La storia di quest’uomo maturo e inquieto (Umberto Orsini), s’intreccia con i desideri e la vitalità di Hilde (Lucia Lavia), una ragazza reale o immaginaria che incita il costruttore a realizzare il regno di principessa.
Potrebbe essere l’hinterland di Milano plumbea, una fuligginosa periferia urbana o uno scatto in bianco e nero di strutture cementizie degli Sessanta, la scenografia che dà voce allo spettacolo Il costruttore Solness di Alessandro Serra, esperto nella creazione di atmosfere ambigue ed essenziali, come in Macbettu, premio Ubu 2017.
L’architetto che ha paura dell’alto
La scelta questa volta è necessaria: il protagonista del dramma di Ibsen (1892) è un costruttore, un architetto, un edificatore di castelli in aria che teme la vertigine. La storia di quest’uomo maturo e inquieto (Umberto Orsini), s’intreccia con i desideri e la vitalità di Hilde (Lucia Lavia), una ragazza reale o immaginaria che incita il costruttore a realizzare il regno di principessa, a superare la paura dell’altezza.
Riscrittura essenziale e raffinata, interpretazione solenne e rigorosa
Rispetto al testo originale o alle altre messe in scena, la riscrittura di Serra e Orsini accentua il dramma di Solness, tormentato dai demoni di paure e sensi di colpa, attraverso una direzione attoriale essenziale con entrate in scena lente, lunghi silenzi e movimenti puliti, fondamentali soprattutto negli spostamenti di oggetti e strutture scenografiche, pesi dell’anima sommersi dalla penombra.
Le costruzioni mobili, imponenti e grigie, si chiudono in spazi angusti e si riaprono in nuove composizioni, una metamorfosi dell’ambiente scenico che produce l’impressione di un labirinto, come se lo spazio esterno respirasse col protagonista.
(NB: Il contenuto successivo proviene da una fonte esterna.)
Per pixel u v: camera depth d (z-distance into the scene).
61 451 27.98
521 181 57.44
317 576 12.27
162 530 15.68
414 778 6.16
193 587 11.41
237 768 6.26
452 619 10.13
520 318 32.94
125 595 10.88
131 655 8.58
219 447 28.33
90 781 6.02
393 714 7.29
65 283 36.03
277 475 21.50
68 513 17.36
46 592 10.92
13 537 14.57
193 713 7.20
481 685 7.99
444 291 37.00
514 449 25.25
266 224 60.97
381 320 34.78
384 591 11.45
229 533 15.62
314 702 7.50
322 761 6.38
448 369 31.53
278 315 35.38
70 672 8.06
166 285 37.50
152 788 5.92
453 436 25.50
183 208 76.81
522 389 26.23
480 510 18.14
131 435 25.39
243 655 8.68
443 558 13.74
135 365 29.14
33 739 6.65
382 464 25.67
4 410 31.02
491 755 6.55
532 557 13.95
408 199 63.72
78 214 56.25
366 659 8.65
Rigorosa e solenne è l’interpretazione di Orsini, abile nell’alternare il naturalismo di costruttore, marito e amante all’ambiguità del conflitto psicologico tra sensi di colpa e proiezioni.
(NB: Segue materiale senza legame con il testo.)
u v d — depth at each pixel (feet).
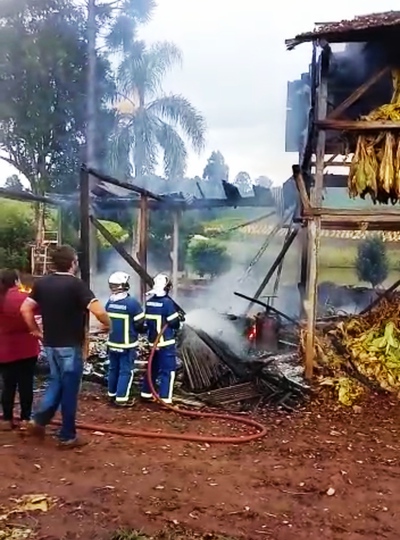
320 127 28.04
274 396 26.73
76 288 19.72
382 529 14.94
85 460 19.13
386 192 28.07
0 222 67.92
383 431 23.30
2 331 21.57
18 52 78.64
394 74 28.45
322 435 22.63
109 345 25.88
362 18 29.50
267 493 16.94
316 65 32.37
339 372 28.89
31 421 20.94
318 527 14.93
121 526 14.60
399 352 29.76
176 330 26.84
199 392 27.61
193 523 14.89
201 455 20.04
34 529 14.38
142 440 21.49
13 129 80.12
L’immagine prevale sul dramma
Raffinati gli effetti di luce, come lo spettro della donna che appare tra i ricordi o il gioco dello specchio che illumina in modo spettrale Solness. Predomina una penombra cupa, un’atmosfera tetra che si riverbera anche nella scelta degli abiti, cappotti scuri, indumenti grigi e blu.
Nonostante l’oscura fuliggine, dalle crepe del passato, dalle ceneri dell’incendio che distrusse la casa di famiglia della moglie di Solness e ne uccise i due figli, emerge il sogno di una Principessa che vuole un castello in aria, una giovane coppia che ambisce al matrimonio e la determinazione di Solness a superare le sue vertigini.